La déconstruction est donc une affaire sensible, de même qu’un jeu dans lequel les personnages prennent du plaisir, à l’image du narrateur — toujours lui — observant, en riant aux éclats, le paysage depuis son grenier : « Je crois que c’est sa Joie qui le fait rire, il ne rit que de ça, de toute cette joie dans son corps discret revêtu de gris et de chaussettes rouges, assis dans un grenier à guetter une toute petite partie du monde. » La joie s’écrit avec une majuscule tant elle s’éprouve avec force et apparaît comme le lieu désiré par chacun. C’est là, dans la joie parfois la plus ténue, que se construisent et s’échappent les personnages et leur récit, loin de toute forme de gravité.

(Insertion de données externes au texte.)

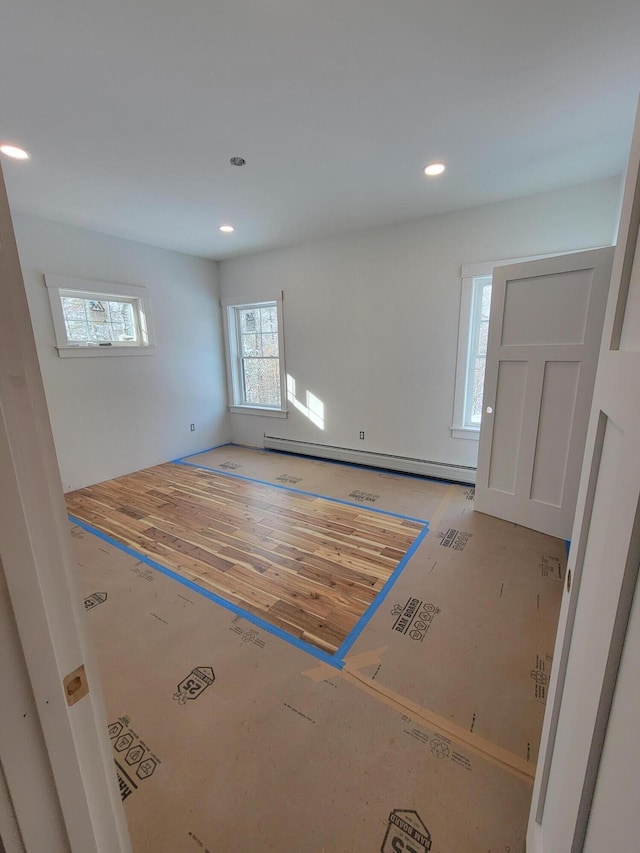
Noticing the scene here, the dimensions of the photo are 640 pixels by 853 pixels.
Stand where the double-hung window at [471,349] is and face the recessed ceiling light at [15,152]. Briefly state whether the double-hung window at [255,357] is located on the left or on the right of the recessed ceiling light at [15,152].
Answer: right

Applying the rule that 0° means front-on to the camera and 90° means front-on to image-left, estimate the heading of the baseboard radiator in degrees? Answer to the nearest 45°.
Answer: approximately 45°

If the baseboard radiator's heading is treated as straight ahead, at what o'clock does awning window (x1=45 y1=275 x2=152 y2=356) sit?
The awning window is roughly at 1 o'clock from the baseboard radiator.

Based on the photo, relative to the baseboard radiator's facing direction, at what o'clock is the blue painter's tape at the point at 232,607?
The blue painter's tape is roughly at 11 o'clock from the baseboard radiator.

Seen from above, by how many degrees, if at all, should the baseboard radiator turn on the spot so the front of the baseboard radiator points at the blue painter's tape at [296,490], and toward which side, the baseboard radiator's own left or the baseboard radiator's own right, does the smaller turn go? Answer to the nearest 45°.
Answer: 0° — it already faces it

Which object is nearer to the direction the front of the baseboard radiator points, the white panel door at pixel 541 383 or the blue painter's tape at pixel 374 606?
the blue painter's tape

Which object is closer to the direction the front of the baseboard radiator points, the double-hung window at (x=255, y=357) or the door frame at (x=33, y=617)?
the door frame

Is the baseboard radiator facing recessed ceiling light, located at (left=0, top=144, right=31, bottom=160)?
yes

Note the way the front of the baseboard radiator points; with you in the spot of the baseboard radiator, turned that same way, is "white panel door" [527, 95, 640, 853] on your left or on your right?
on your left
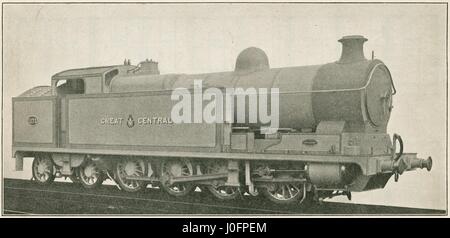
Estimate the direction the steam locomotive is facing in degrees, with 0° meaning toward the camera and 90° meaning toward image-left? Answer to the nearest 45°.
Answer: approximately 315°
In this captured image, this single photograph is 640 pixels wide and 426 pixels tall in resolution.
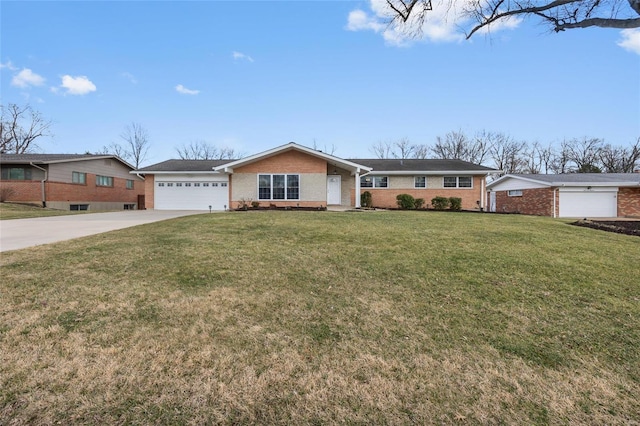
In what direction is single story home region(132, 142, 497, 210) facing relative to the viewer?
toward the camera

Ainsi, le texte décroche sous des formes d’apartés particulièrement ironiques et irrévérencieux, à l’image de ce passage où le narrateur-personnage regarde le paysage qu’il félicite soudain avec une certaine nonchalance (« Bravo au paysage ») et auquel il donne vie. Le paysage apparaît comme un rouage essentiel du récit. C’est là que le Narrateur s’échappe ou que les trois personnages s’adonnent à une lecture à voix haute du manuscrit : « Qu’y avait-il d’autre à faire devant les boucs aux boucles d’or et cornes pyramidales ? (…) A retenir : pour les prochaines promenades et prochaines rencontres, avoir toujours dans son sac (dans sa poche), un texte, et de préférence majeur, du type Keats, Yeats, Flits, Dickinson, Campo, Schmidt. Quelques minutes après la rencontre et devant l’objet de la rencontre, s’en saisir, le déployer, le lire à haute voix. »

Notre si chère vieille dame auteur, d'Anne Serre : récits en cavale

« Moon » © CC2.0/Md. Al Amin

Au creux de la joie qui saisit par instant les personnages, le récit laisse pourtant entendre une forme d’angoisse de mort particulièrement tragique. Elle semble les étreindre avec la même intensité et la même urgence que la joie, surtout lorsque « notre si chère vieille dame auteur » se souvient, avec la nostalgie dont l’usage du présent est la trace, de son enfance. Les personnages du passé – grand-mère, père, mère – soudain se chevauchent, telles des ombres errantes, dans un paysage qui touche à la plus grande beauté : « C’était extrêmement beau et pourtant très simple, plus beau que certains paysages florentins trop élégants. C’était beaucoup mieux qu’élégant, et je me dis alors que c’était cela que je voudrais écrire un jour. Cette chose simple, muette, incontestable, dure, mystérieuse, implacable, disant tout, ne révélant rien. »

La figure du père, chassant au cœur de l’été les scorpions dans les feuilles d’un tilleul, éclatant en sanglots au souvenir de ses virées nocturnes en moto avec le voisin Abel, est sans doute la plus saisissante. Elle apparaît comme le lieu de la tendresse de l’enfance, du rêve et du trouble, celui qui touche à la poésie.

Notre si chère vieille dame auteur, à travers l’expression de son urgence, de son désir de vitesse et de toucher à un secret qui le restera (« ce secret est au centre, je veux mettre le nez dessus, l’examiner, un point c’est tout »), peut se lire comme un poème qui prend corps et dans lequel les personnages s’animent et s’aiment jusqu’à plus soif, au fur et à mesure qu’ils filment et écrivent. Notre si chère vieille dame auteur – expression répétée comme un mantra qui fait advenir peu à peu le personnage que l’on aime confondre avec Anne Serre elle-même – prend vie dans ce texte qu’elle touche, retouche, et bricole à l’ombre d’Ezra Pound qui lui ordonne à la fin de faire de son texte « un roc ». La langue qu’elle travaille dans le désir est ainsi sculptée, entre les trous, les déchirures, par-delà l’enfance à jamais perdue, les morts et la terre vaine. Cette langue, empreinte d’urgence, vibre et nous étreint.